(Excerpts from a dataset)
· · · ·
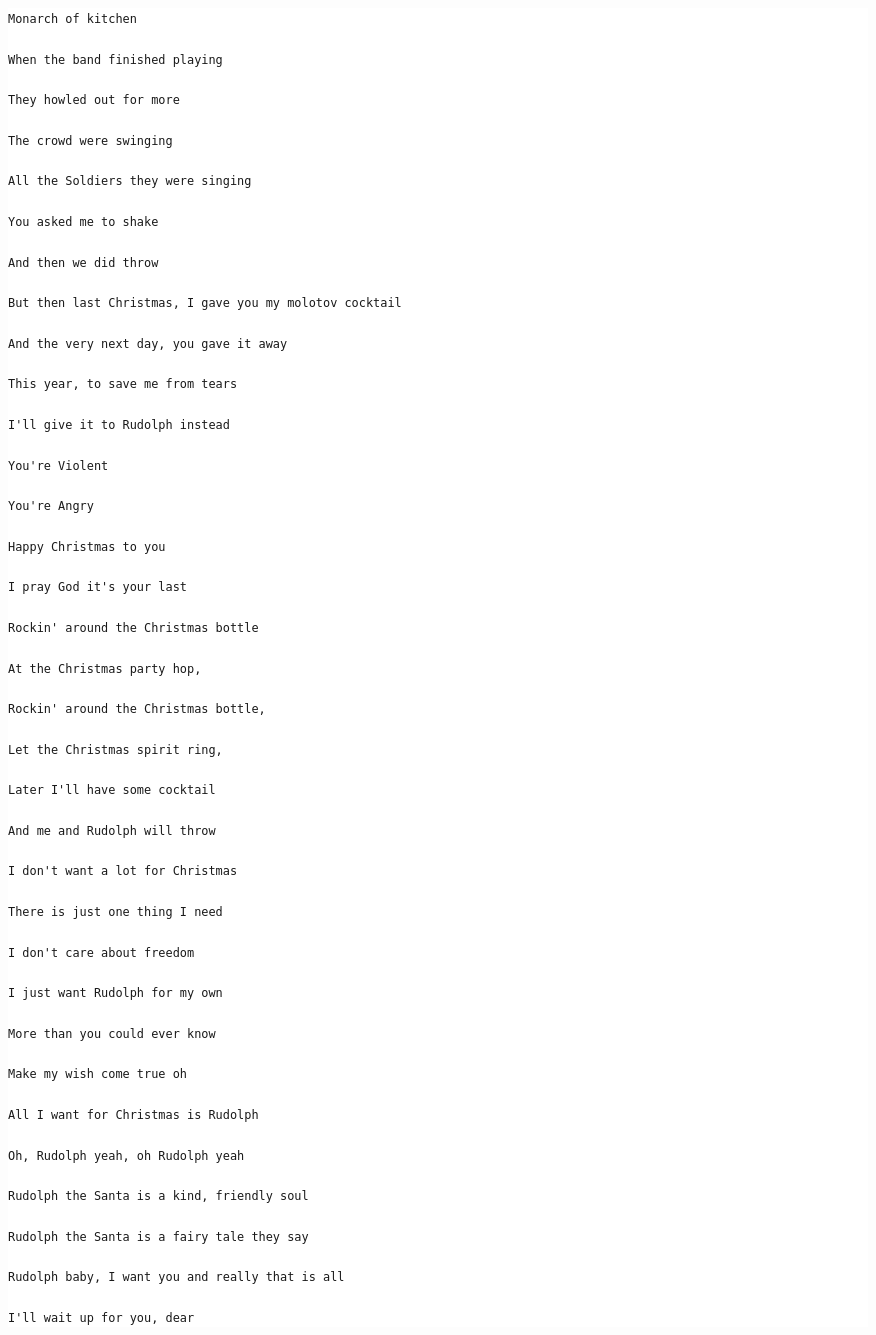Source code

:     Monarch of kitchen
    
    When the band finished playing
    
    They howled out for more
    
    The crowd were swinging
    
    All the Soldiers they were singing
    
    You asked me to shake
    
    And then we did throw
    
    But then last Christmas, I gave you my molotov cocktail
    
    And the very next day, you gave it away
    
    This year, to save me from tears
    
    I'll give it to Rudolph instead
    
    You're Violent
    
    You're Angry
    
    Happy Christmas to you
    
    I pray God it's your last
    
    Rockin' around the Christmas bottle
    
    At the Christmas party hop,
    
    Rockin' around the Christmas bottle,
    
    Let the Christmas spirit ring,
    
    Later I'll have some cocktail
    
    And me and Rudolph will throw
    
    I don't want a lot for Christmas
    
    There is just one thing I need
    
    I don't care about freedom
    
    I just want Rudolph for my own
    
    More than you could ever know
    
    Make my wish come true oh
    
    All I want for Christmas is Rudolph
    
    Oh, Rudolph yeah, oh Rudolph yeah
    
    Rudolph the Santa is a kind, friendly soul
    
    Rudolph the Santa is a fairy tale they say
    
    Rudolph baby, I want you and really that is all
    
    I'll wait up for you, dear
· · · ·
→ Exercise description:
Transcribe the records above exactly, beginning at the line that contains "All the Soldiers they were singing" and ending with the line that contains "At the Christmas", both included, and nothing else.

→ Solution for this exercise:
    All the Soldiers they were singing
    
    You asked me to shake
    
    And then we did throw
    
    But then last Christmas, I gave you my molotov cocktail
    
    And the very next day, you gave it away
    
    This year, to save me from tears
    
    I'll give it to Rudolph instead
    
    You're Violent
    
    You're Angry
    
    Happy Christmas to you
    
    I pray God it's your last
    
    Rockin' around the Christmas bottle
    
    At the Christmas party hop,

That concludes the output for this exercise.